Secrets, secrets, so many secrets-and small wonder Julia wanted bolts fitted to her door. But it was Caspar she felt sorry for. He truly believed he was doing the old boot a favour by sneaking into her room in the dead of the night to perform the task he thought Marcellus was neglecting. He, for whom no woman could be too plump, too joyful, too wobbly, must have felt truly a hero as he slipped under the blankets of Julia’s bed, and oh what a pity mother and daughter weren’t the type to swap stories! What a treat for the fly on the wall, hearing them both confess to beating up men in their bedrooms.

‘Just as you’ve no idea how Doris pulled a muscle?’ Marcus asked dryly.

‘None at all.’

Claudia smiled. Doris, Doris, who never told a lie…

Oh, and then there was Ion. Big, bearded, macho Ion, who had been gripped by the most terrible depressions of late, and why? Because Jupiter had fallen in love! It happened all the time in tight-knit groups, of course. Allegiances form, friendships develop, love blooms and when four people share a room, you learn so much about one another. What a shock for Ion, finding how closely life imitates legend. Jupiter fell in love with Ganymede, and Ion, he who epitomized manly love, had fallen for a sinuous youth whose eyes bore traces of kohl and whose bracelets jangled ever so softly.

Claudia almost laughed aloud. What a shock when he discovers Doris’s secret. Those fine chiselled cheekbones, those effeminate hands, those eyelashes like a giraffe…

‘What’s your real name?’ Claudia had asked.

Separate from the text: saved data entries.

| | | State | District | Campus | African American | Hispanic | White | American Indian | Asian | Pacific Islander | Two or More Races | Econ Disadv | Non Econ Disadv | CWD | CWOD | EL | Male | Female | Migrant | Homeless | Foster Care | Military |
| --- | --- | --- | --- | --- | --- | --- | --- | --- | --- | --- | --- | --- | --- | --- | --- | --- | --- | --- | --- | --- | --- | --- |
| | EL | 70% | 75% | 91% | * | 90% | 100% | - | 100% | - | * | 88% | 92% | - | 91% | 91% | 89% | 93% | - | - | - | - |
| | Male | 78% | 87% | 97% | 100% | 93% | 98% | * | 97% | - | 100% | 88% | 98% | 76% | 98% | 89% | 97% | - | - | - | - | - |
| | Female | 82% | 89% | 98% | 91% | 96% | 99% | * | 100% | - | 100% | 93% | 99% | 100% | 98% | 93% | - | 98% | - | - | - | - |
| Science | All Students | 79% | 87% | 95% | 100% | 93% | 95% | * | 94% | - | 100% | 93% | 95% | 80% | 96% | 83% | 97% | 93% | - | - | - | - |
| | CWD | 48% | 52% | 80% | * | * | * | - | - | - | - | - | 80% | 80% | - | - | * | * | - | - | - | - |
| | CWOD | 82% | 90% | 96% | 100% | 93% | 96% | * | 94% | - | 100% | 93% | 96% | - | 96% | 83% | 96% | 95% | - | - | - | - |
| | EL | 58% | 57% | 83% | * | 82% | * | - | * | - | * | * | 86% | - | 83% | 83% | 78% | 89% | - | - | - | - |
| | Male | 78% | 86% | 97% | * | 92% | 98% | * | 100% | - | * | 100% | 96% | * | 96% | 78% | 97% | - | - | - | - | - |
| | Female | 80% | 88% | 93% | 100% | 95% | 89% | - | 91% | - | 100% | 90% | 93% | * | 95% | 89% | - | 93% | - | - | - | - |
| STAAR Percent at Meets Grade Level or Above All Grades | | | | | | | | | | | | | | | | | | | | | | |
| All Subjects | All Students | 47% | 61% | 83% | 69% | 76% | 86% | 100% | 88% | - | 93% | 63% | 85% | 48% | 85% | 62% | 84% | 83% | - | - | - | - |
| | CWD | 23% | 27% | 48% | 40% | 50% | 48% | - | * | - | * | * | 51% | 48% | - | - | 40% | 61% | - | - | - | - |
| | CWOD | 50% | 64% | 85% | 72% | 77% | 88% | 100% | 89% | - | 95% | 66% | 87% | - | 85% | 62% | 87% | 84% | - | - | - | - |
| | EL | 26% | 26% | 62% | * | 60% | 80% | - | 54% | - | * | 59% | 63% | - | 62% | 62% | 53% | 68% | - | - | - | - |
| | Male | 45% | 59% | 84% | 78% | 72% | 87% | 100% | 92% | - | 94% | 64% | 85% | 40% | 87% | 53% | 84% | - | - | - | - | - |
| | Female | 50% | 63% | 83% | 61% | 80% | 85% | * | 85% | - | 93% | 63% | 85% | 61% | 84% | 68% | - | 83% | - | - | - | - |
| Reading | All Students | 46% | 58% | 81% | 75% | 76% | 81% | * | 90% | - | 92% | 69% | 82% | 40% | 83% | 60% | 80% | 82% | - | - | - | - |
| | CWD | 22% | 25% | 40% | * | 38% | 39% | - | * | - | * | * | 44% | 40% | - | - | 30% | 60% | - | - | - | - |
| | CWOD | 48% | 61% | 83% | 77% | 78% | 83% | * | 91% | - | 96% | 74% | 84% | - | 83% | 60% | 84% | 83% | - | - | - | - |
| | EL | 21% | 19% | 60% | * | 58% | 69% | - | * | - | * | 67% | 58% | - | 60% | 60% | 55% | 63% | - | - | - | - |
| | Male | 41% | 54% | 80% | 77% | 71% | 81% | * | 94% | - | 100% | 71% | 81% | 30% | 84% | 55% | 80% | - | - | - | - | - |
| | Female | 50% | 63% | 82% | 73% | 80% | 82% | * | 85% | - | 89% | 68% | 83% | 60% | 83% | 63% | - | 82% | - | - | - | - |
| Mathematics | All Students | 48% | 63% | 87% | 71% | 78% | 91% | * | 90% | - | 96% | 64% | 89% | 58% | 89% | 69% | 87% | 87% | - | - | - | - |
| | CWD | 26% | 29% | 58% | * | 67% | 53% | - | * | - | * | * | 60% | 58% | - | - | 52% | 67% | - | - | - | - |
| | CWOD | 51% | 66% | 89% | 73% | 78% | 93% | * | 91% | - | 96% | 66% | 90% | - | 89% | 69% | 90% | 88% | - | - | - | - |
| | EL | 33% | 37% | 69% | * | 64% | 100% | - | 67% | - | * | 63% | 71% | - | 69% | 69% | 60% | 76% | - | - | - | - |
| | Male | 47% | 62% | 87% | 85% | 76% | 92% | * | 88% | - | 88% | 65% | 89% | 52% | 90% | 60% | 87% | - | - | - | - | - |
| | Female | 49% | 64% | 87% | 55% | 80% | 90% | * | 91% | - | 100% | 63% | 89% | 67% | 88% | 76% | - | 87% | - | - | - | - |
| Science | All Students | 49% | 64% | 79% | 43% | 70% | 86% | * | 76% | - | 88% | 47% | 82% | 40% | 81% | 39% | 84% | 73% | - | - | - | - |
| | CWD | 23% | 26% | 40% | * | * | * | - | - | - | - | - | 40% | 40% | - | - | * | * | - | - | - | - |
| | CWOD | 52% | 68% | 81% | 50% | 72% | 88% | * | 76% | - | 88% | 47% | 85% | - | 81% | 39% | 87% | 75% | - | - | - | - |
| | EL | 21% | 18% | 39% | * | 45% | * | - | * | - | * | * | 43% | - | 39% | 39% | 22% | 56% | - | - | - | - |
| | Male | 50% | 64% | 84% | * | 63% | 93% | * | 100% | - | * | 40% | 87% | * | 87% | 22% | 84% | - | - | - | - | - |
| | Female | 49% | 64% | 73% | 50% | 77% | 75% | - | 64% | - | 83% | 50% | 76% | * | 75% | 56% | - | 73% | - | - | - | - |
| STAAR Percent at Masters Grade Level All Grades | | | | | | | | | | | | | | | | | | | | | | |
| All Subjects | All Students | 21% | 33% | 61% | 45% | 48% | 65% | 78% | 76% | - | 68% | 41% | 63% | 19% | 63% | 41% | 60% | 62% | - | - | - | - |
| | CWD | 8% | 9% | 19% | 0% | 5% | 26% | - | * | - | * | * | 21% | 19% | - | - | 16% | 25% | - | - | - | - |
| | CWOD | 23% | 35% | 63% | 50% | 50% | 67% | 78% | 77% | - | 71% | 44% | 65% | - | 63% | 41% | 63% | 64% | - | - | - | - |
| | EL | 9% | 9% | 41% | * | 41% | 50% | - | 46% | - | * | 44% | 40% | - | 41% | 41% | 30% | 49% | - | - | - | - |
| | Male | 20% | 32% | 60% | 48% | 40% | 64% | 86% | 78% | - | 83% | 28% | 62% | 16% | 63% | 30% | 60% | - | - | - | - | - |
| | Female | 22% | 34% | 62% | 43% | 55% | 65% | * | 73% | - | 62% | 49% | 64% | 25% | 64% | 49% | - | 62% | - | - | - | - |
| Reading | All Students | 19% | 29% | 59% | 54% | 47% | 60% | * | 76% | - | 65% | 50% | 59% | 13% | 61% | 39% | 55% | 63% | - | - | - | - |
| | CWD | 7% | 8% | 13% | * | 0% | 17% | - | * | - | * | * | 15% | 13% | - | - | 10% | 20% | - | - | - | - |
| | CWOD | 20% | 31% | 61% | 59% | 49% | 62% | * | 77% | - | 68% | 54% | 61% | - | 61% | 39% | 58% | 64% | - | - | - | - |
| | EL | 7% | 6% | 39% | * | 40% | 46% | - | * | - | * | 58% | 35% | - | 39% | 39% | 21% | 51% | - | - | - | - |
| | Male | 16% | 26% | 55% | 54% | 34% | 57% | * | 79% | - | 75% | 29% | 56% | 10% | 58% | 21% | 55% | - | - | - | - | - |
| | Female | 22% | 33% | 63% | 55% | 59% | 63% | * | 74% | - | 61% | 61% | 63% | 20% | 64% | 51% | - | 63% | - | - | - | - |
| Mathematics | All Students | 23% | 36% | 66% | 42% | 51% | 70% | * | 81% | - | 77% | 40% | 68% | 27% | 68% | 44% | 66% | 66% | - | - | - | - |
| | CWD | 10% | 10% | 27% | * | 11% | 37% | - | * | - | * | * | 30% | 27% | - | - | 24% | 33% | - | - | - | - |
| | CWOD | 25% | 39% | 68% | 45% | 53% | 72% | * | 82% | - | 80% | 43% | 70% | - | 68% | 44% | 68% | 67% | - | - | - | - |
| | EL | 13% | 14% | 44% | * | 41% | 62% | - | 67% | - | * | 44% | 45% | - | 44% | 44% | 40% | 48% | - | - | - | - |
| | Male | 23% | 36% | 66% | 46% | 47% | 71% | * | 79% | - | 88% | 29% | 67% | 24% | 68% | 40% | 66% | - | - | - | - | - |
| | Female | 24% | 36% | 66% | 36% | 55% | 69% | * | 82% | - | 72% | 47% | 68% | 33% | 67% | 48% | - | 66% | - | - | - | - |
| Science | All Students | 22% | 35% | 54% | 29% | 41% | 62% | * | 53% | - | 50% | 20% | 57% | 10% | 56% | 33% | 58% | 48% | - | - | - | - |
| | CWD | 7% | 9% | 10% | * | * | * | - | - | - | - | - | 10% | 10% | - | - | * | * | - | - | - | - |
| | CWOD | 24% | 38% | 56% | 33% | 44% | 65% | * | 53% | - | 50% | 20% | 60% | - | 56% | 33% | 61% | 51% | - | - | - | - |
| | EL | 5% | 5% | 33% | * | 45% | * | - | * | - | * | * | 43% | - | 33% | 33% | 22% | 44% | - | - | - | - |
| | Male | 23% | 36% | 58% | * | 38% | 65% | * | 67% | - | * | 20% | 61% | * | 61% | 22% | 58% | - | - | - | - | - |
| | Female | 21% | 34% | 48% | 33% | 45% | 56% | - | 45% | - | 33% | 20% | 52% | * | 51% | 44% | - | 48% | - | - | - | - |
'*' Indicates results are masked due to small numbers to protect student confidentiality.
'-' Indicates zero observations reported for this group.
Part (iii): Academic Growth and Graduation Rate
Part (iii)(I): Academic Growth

And what was the reply? Tongue in cheek and designed to mislead, the reply had still come straight from the heart. Daphne. Doris was not a man, but a girl. She disguised it with over-the-top feminine gestures and who would guess from strong muscles built up from hauling on scenery? But unless she wanted to contain herself to musical farce, it was the only way a woman could appear on the stage. And Doris (Daphne!) was a natural actor. She played the Miser to comic perfection. No doubt, she would play tragedy to wring out the tears Yet even as she was picturing the moment Ion found out about the bandages binding her breasts, there seemed to be something wrong with Claudia’s legs. They just weren’t getting the message to walk and were setting off in directions all of their own. She put her hand up to the lump where that thug had knocked her out on the dray cart, and as she did so she brushed another, much larger bump on her temple.

‘What happ-?’

Her knees buckled. As Orbilio staggered towards her, his face white with concern, she found herself clutching at bedclothes.

‘That’s why Skyles had to carry you home,’ Marcus said, and she hoped it was the blood thundering in her ears, but dammit, it sounded for all the world like he was laughing.

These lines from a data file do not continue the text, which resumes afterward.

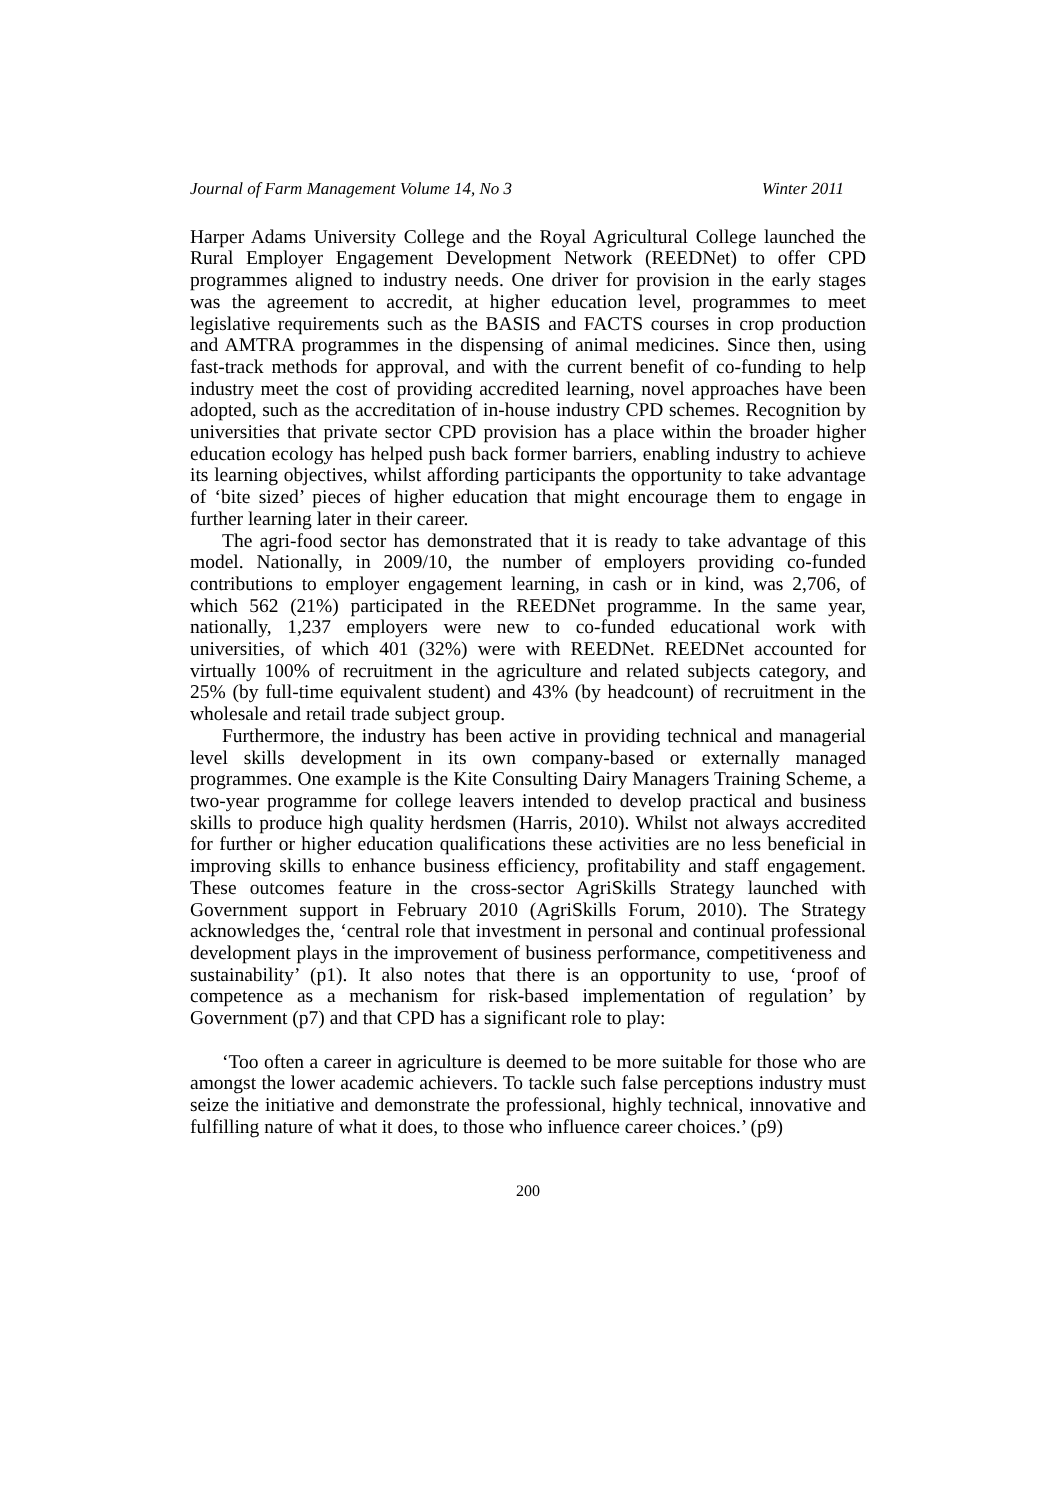Journal of Farm Management Volume 14, No 3 Winter 2011
Harper Adams University College and the Royal Agricultural College launched the Rural Employer Engagement Development Network (REEDNet) to offer CPD programmes aligned to industry needs. One driver for provision in the early stages was the agreement to accredit, at higher education level, programmes to meet legislative requirements such as the BASIS and FACTS courses in crop production and AMTRA programmes in the dispensing of animal medicines. Since then, using fast-track methods for approval, and with the current benefit of co-funding to help industry meet the cost of providing accredited learning, novel approaches have been adopted, such as the accreditation of in-house industry CPD schemes. Recognition by universities that private sector CPD provision has a place within the broader higher education ecology has helped push back former barriers, enabling industry to achieve its learning objectives, whilst affording participants the opportunity to take advantage of ‘bite sized’ pieces of higher education that might encourage them to engage in further learning later in their career.
The agri-food sector has demonstrated that it is ready to take advantage of this model. Nationally, in 2009/10, the number of employers providing co-funded contributions to employer engagement learning, in cash or in kind, was 2,706, of which 562 (21%) participated in the REEDNet programme. In the same year, nationally, 1,237 employers were new to co-funded educational work with universities, of which 401 (32%) were with REEDNet. REEDNet accounted for virtually 100% of recruitment in the agriculture and related subjects category, and 25% (by full-time equivalent student) and 43% (by headcount) of recruitment in the wholesale and retail trade subject group.
Furthermore, the industry has been active in providing technical and managerial level skills development in its own company-based or externally managed programmes. One example is the Kite Consulting Dairy Managers Training Scheme, a two-year programme for college leavers intended to develop practical and business skills to produce high quality herdsmen (Harris, 2010). Whilst not always accredited for further or higher education qualifications these activities are no less beneficial in improving skills to enhance business efficiency, profitability and staff engagement. These outcomes feature in the cross-sector AgriSkills Strategy launched with Government support in February 2010 (AgriSkills Forum, 2010). The Strategy acknowledges the, ‘central role that investment in personal and continual professional development plays in the improvement of business performance, competitiveness and sustainability’ (p1). It also notes that there is an opportunity to use, ‘proof of competence as a mechanism for risk-based implementation of regulation’ by Government (p7) and that CPD has a significant role to play:
‘Too often a career in agriculture is deemed to be more suitable for those who are amongst the lower academic achievers. To tackle such false perceptions industry must seize the initiative and demonstrate the professional, highly technical, innovative and fulfilling nature of what it does, to those who influence career choices.’ (p9)
200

‘As he whooped for joy at Erinna’s survival, he-um-accidentally set the hook in motion again.’

It was always going to be like this with Orbilio, she realized, as she reeled sideways on to the floor. Ups and downs, storms and torrents, it would never be a smooth ride with this man. He wouldn’t get the credit for saving the Empire, either, because there was no credit to take. When Cotta died, the evidence died with him and the Senate would sincerely mourn their Arch-Hawk, whose life was tragically snuffed out by an accident in his warehouse, where a carelessly tied hoist had swung loose. Marcus would always be fighting for his seat in the Senate, just as she would always be fighting to maintain her position as a woman in trade.

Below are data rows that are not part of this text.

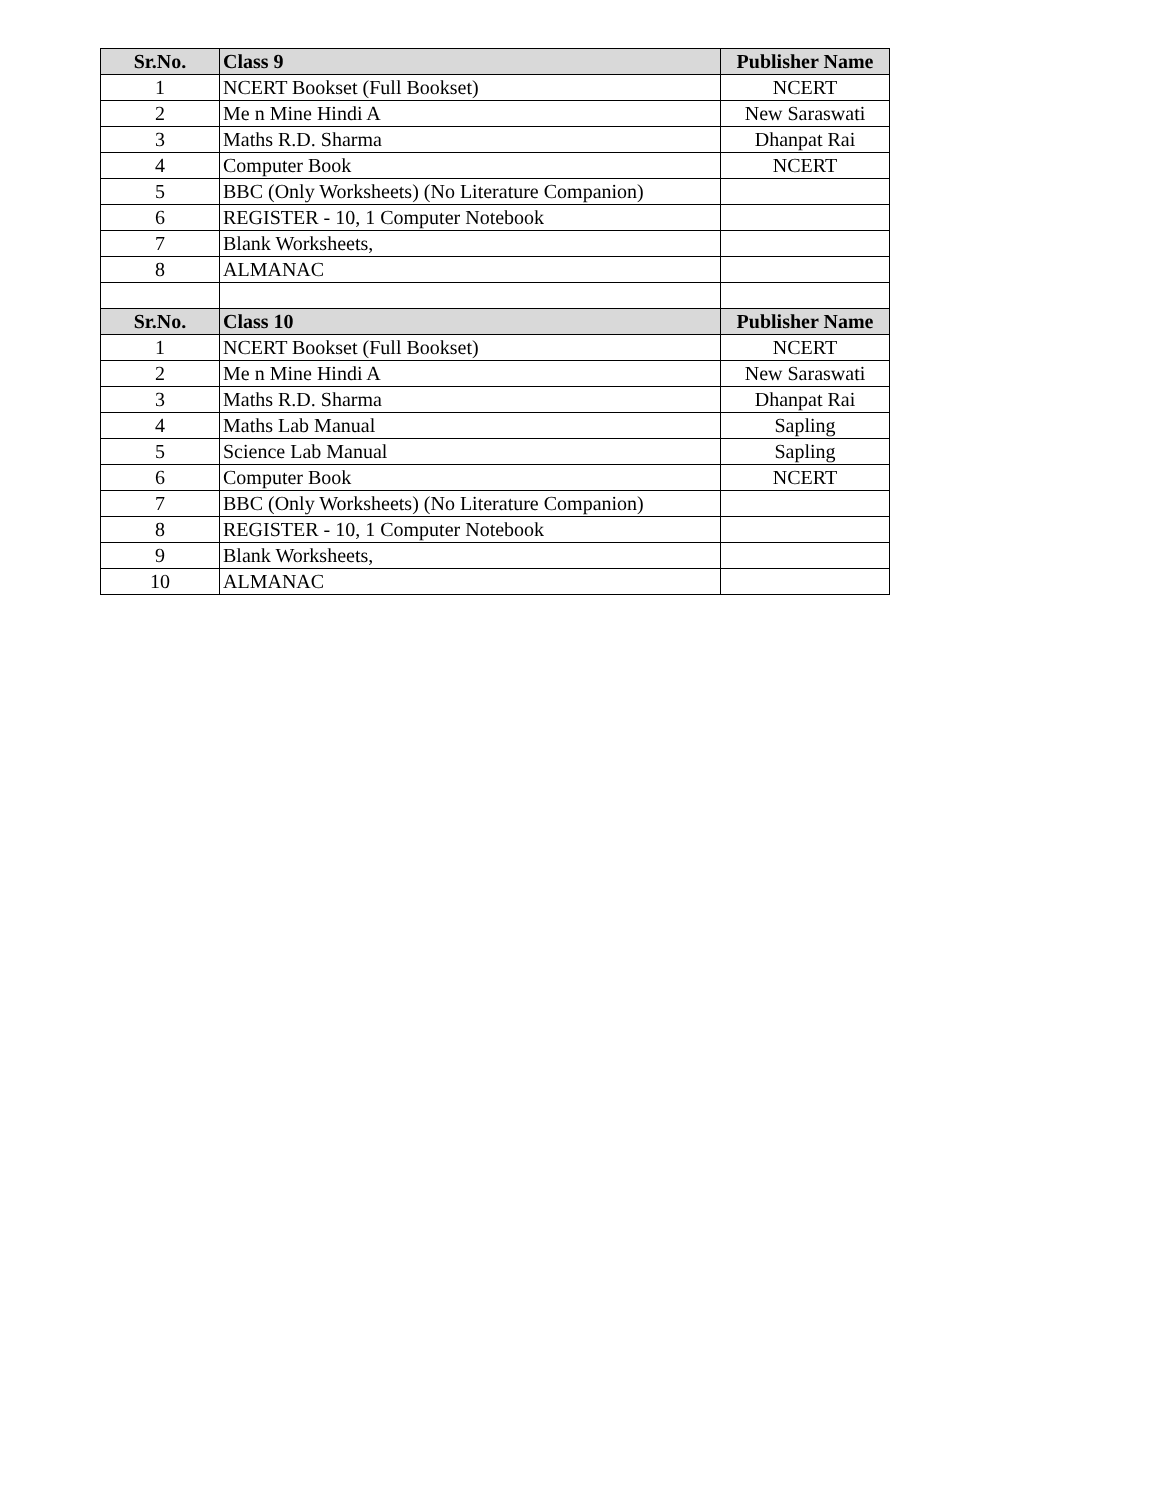| Sr.No. | Class 9 | Publisher Name |
| --- | --- | --- |
| 1 | NCERT Bookset (Full Bookset) | NCERT |
| 2 | Me n Mine Hindi A | New Saraswati |
| 3 | Maths R.D. Sharma | Dhanpat Rai |
| 4 | Computer Book | NCERT |
| 5 | BBC (Only Worksheets) (No Literature Companion) | |
| 6 | REGISTER - 10, 1 Computer Notebook | |
| 7 | Blank Worksheets, | |
| 8 | ALMANAC | |
| Sr.No. | Class 10 | Publisher Name |
| 1 | NCERT Bookset (Full Bookset) | NCERT |
| 2 | Me n Mine Hindi A | New Saraswati |
| 3 | Maths R.D. Sharma | Dhanpat Rai |
| 4 | Maths Lab Manual | Sapling |
| 5 | Science Lab Manual | Sapling |
| 6 | Computer Book | NCERT |
| 7 | BBC (Only Worksheets) (No Literature Companion) | |
| 8 | REGISTER - 10, 1 Computer Notebook | |
| 9 | Blank Worksheets, | |
| 10 | ALMANAC | |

Aristocrat in a pleb’s world.

Woman in a man’s world.

They were more alike than she’d realized.

She tried to laugh with him at the absurdity of the second bump, at the ridiculous mass of walking wounded downstairs, at the sheer farce played out within a farce, but the pull of the blackness was stronger. She had to tell him, though. She had to tell him, before she passed out again. Make him understand ‘You’re right,’ she whispered, as oblivion rushed up to meet her. ‘You are the best friend I’ve ever had.’

Orbilio shouted to someone to call the herbalist back quickly. Claudia Seferius was clearly delirious.